◆ **Instructions for the task**
In the data that follows, find the line with "Breast MRI (dynamic"; transcribe it, every later line up to the one with "- enhancing-tissue mask", and that line as well, exactly and with no others.

(Beginning of Records provided)

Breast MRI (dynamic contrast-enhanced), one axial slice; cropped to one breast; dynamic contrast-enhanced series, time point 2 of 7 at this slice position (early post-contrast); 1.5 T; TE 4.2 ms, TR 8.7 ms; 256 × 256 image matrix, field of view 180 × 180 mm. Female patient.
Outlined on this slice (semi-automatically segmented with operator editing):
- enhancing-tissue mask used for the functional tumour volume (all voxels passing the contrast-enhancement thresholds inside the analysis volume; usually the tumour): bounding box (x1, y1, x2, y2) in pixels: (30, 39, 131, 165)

(End of Records provided)
(Beginning of Records provided)

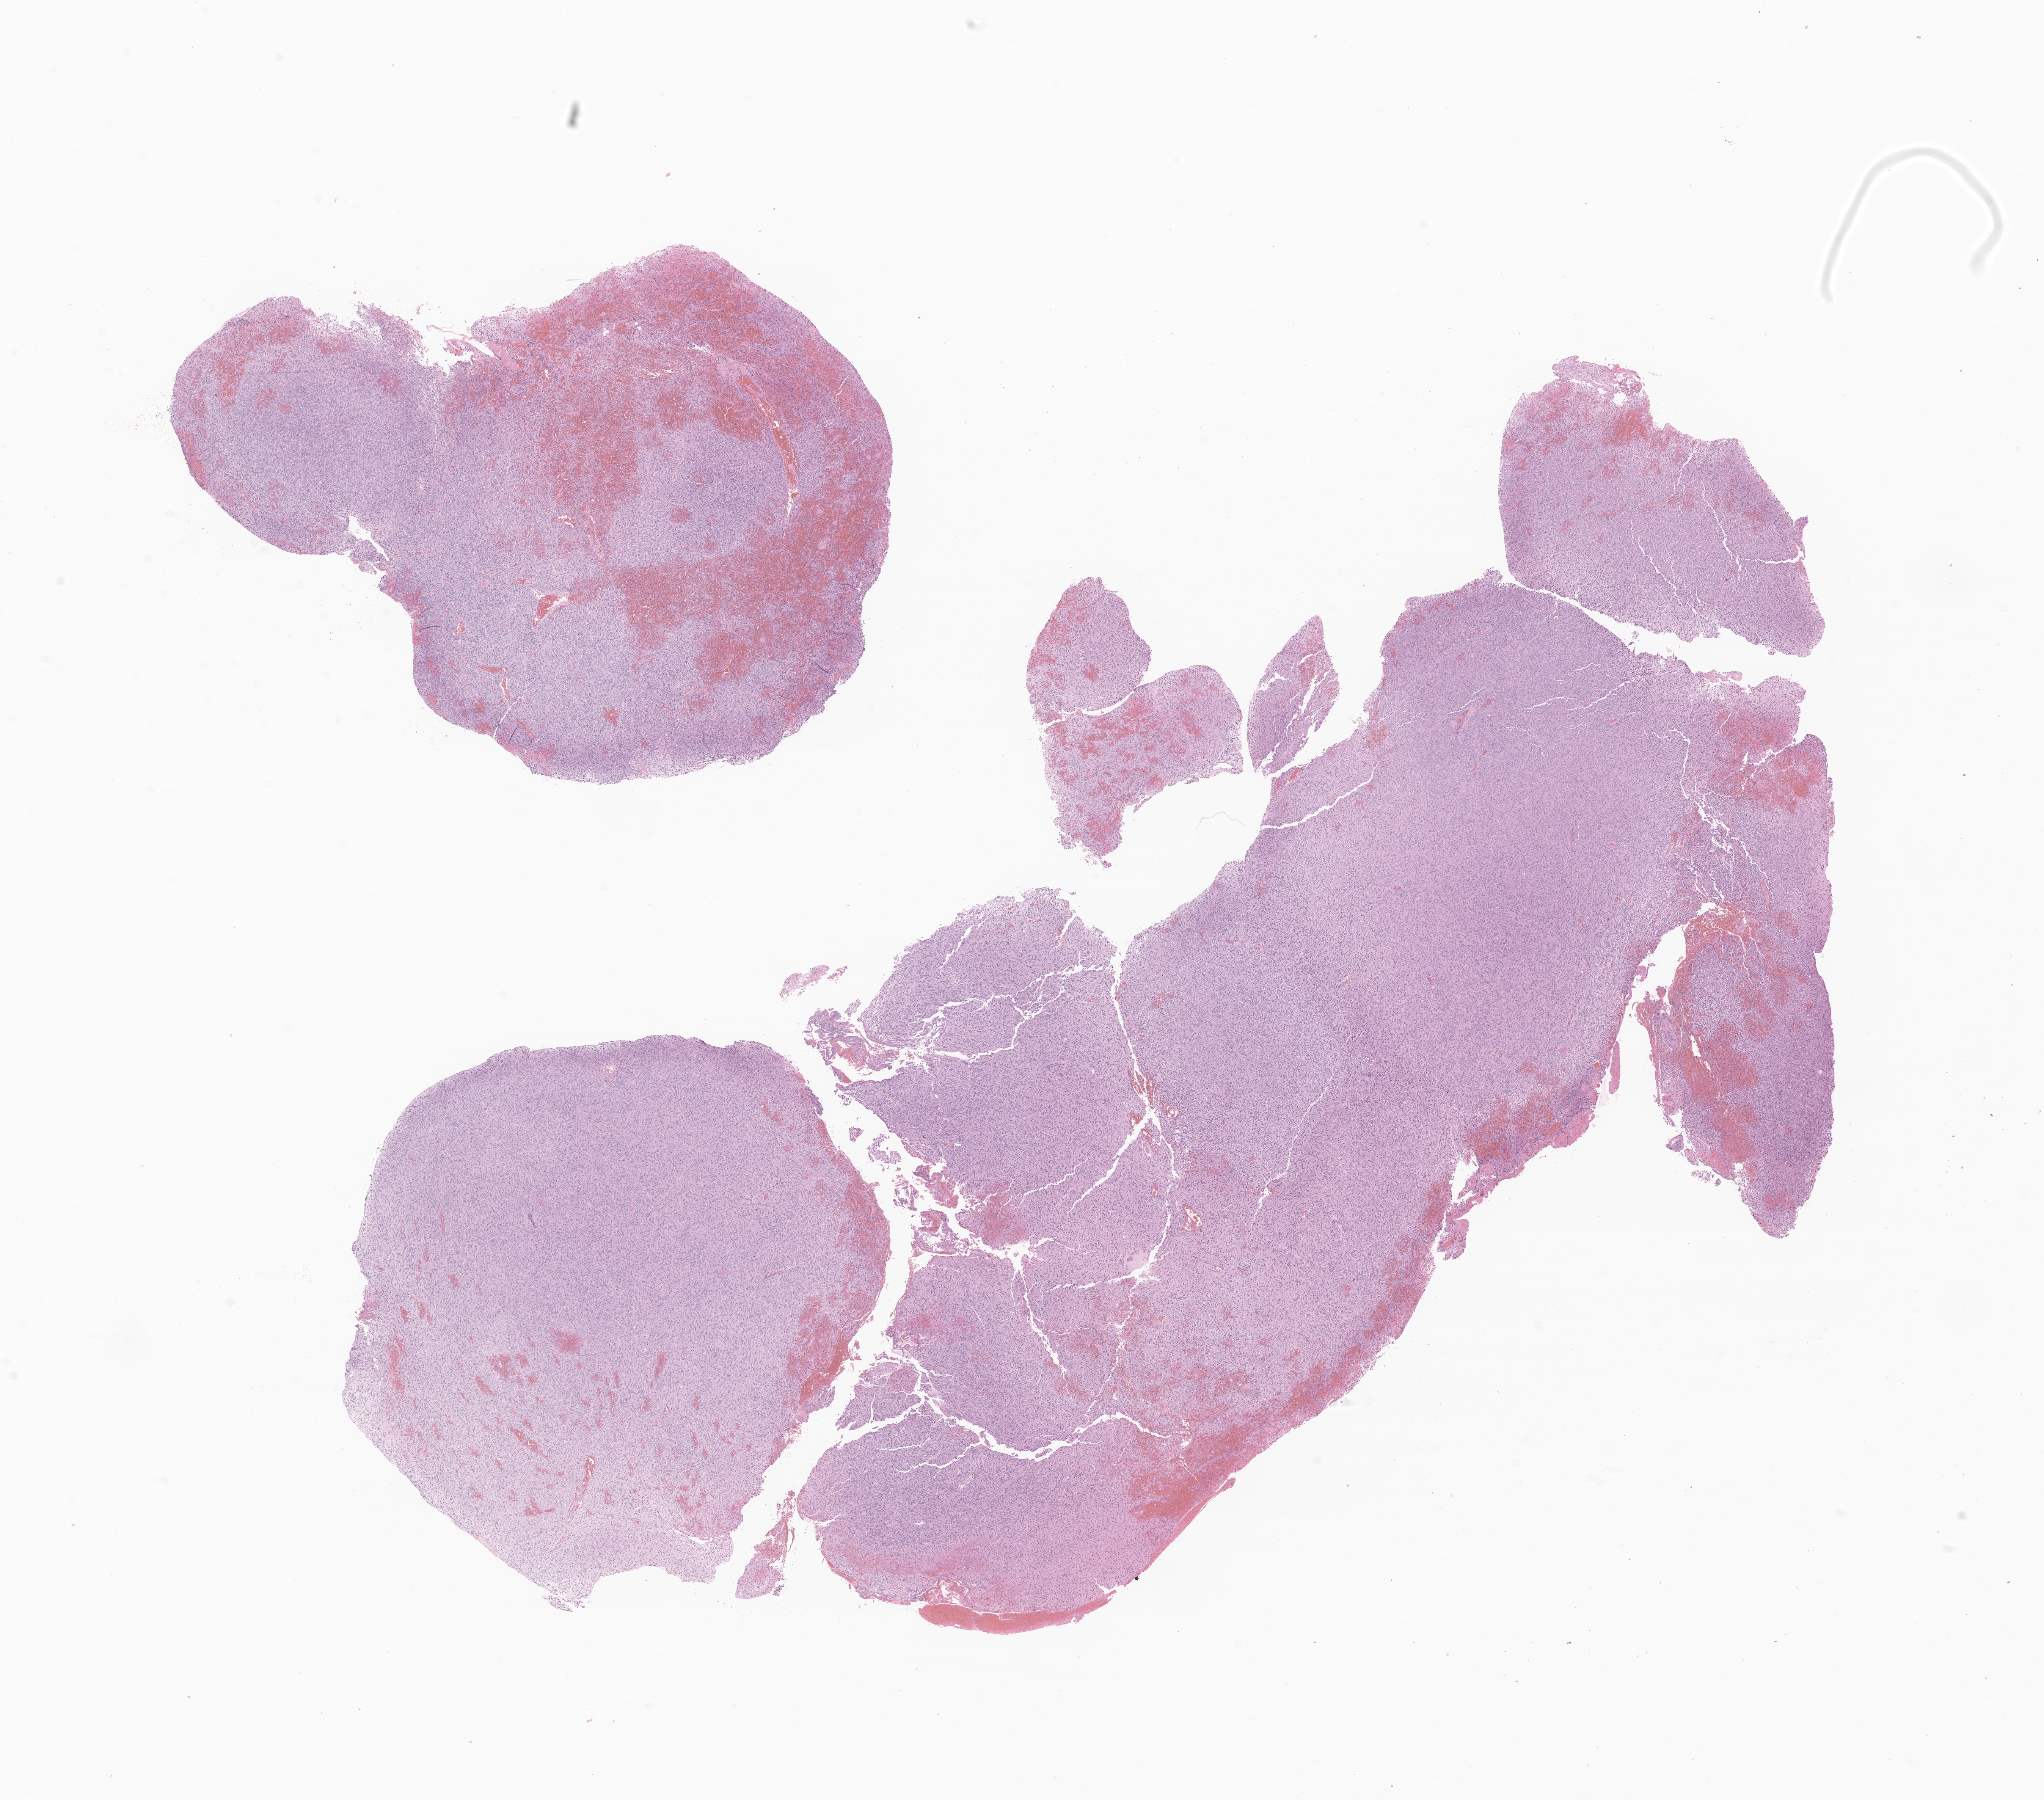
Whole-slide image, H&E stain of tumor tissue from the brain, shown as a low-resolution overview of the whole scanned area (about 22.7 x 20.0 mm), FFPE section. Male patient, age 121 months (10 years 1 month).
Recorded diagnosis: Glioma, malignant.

(End of Records provided)

◆ **Solution to the exercise**
Breast MRI (dynamic contrast-enhanced), one axial slice; cropped to one breast; dynamic contrast-enhanced series, time point 2 of 7 at this slice position (early post-contrast); 1.5 T; TE 4.2 ms, TR 8.7 ms; 256 × 256 image matrix, field of view 180 × 180 mm. Female patient.
Outlined on this slice (semi-automatically segmented with operator editing):
- enhancing-tissue mask used for the functional tumour volume (all voxels passing the contrast-enhancement thresholds inside the analysis volume; usually the tumour): bounding box (x1, y1, x2, y2) in pixels: (30, 39, 131, 165)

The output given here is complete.